Why Rewrite Postgres in Rust
Imagine you decided to rebuild a classic car's engine, but instead of original parts you use parts 3D-printed from titanium. That's roughly what the pgrust project is doing. Developers took Postgres 18.3 and started methodically rewriting its internals in Rust.
It sounds like madness or a student experiment, but the numbers say otherwise. The project already passes more than 46,000 regression tests from the original Postgres. This isn't just a "database inspired by", but an attempt to create a binary-compatible replacement that understands the same data files and the same queries.
What is this project
pgrust is a complete overhaul of the PostgreSQL core. The main idea of its author, malisper, is that the original Postgres C code has become too complex over decades for radical changes. Implementing multi-threading or new storage mechanisms there is a task that would take years of discussions on mailing lists.
Rust here serves not just as a "safe language", but as a tool for rapid iteration. Developers use AI assistants to speed up porting, but they strictly control the results through Postgres's reference tests. If the original database throws an error on a malformed SQL query, pgrust must throw exactly the same error.
How pgrust differs from the original
The most interesting part lies in the plans and already implemented prototypes. The README mentions a new version that hasn't been released to the public yet, but the results are intriguing.
Instead of the classic "process per connection" model, which forces us to use pgbouncer or other proxies, pgrust is switching to threads. This immediately gives a huge boost on transactional workloads. According to the authors' measurements, this architecture runs 50% faster than the original.
For analytics, the numbers are even wilder: a 300x speedup is claimed. Developers are targeting Clickhouse-level performance while staying within the familiar Postgres interface.
Technical details and compatibility
The project maintains disk compatibility. You can take an existing data directory from Postgres 18.3 and "point" pgrust at it. It will pick up the files and start working.

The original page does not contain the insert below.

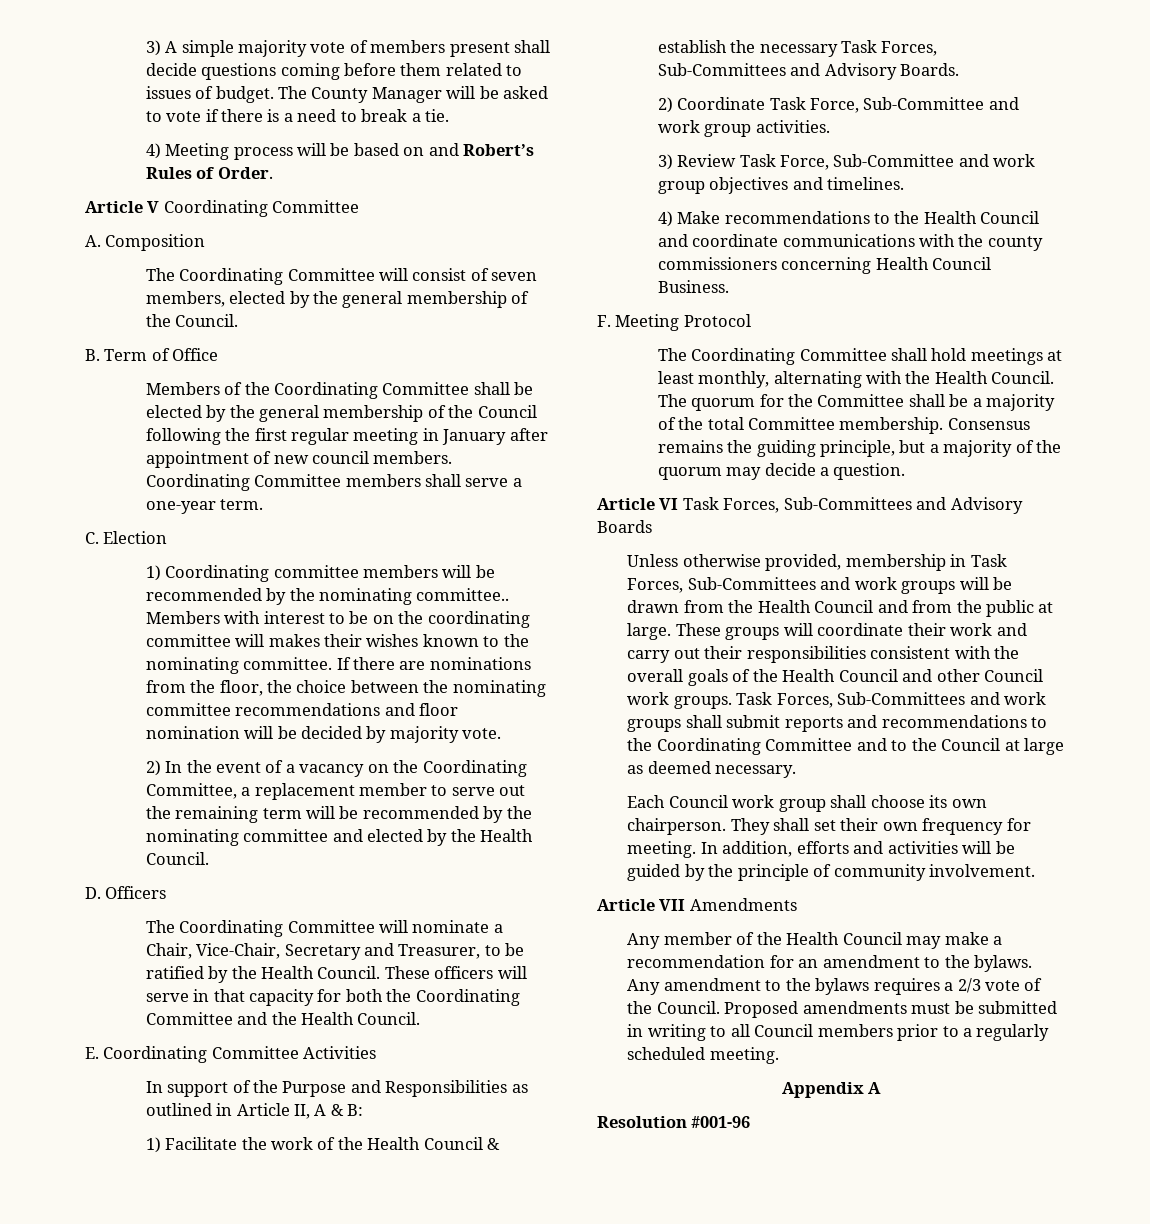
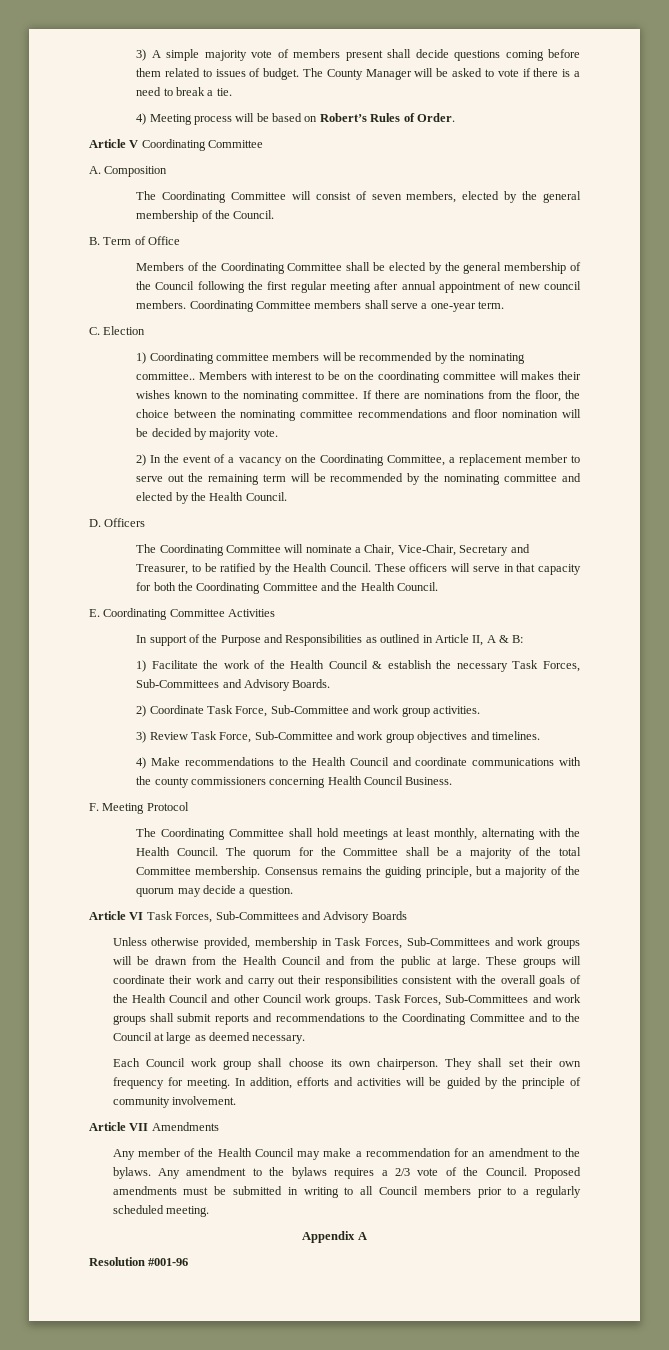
[428,143,459,156] and -> (318, 119) none
[422,428,548,445] in January after -> [374,281,436,290] after annual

To build from source, you'll need the standard set for working with Postgres: icu4c, openssl, and libpq. The process looks familiar to Rust developers:
PGRUST_PGSHAREDIR="$PWD/vendor/postgres-18.3/share" \
cargo build --release --locked --bin postgres
One interesting detail: when launching, you have to manually increase the stack limits (ulimit -s 65520), because some Postgres operations are very memory-hungry on the stack, and the Rust runtime behaves more modestly by default.
What's next on the roadmap
The project roadmap looks like every database administrator's wish list:
- Built-in connection pooling (goodbye, pgbouncer).
- Experiments with storage without Vacuum. If this can be implemented, pgrust will solve one of Postgres's most "painful" problems.
- Guardrails for bad queries. This is especially relevant now, when neural networks often generate SQL without much concern for indexes and execution plans.
- Fast data branching.
Is it worth trying
Right now, pgrust is not production-ready. The authors themselves admit this honestly. Extensions like PL/Python or PL/Tcl are not yet supported, and the performance in the public branch hasn't been fully optimized yet.
However, this is an ideal playground for experiments. If you've always wanted to dig into the guts of a DBMS but were scared off by the massive C codebase, pgrust is your chance. Rust code is an order of magnitude easier to read and modify.
You can try the project via Docker with a single command:
docker run -d --name pgrust -e POSTGRES_PASSWORD=secret malisper/pgrust:v0.1
This will launch a container with pgrust and open the standard psql inside. For those who don't want to download anything, there's a demo on the official website running in WebAssembly, working right in the browser.
The project looks like one of the most ambitious open source challenges in recent times. Even if pgrust doesn't replace Postgres in the coming years, it will definitely become a testing ground for technologies that may later migrate to the main "elephant" branch.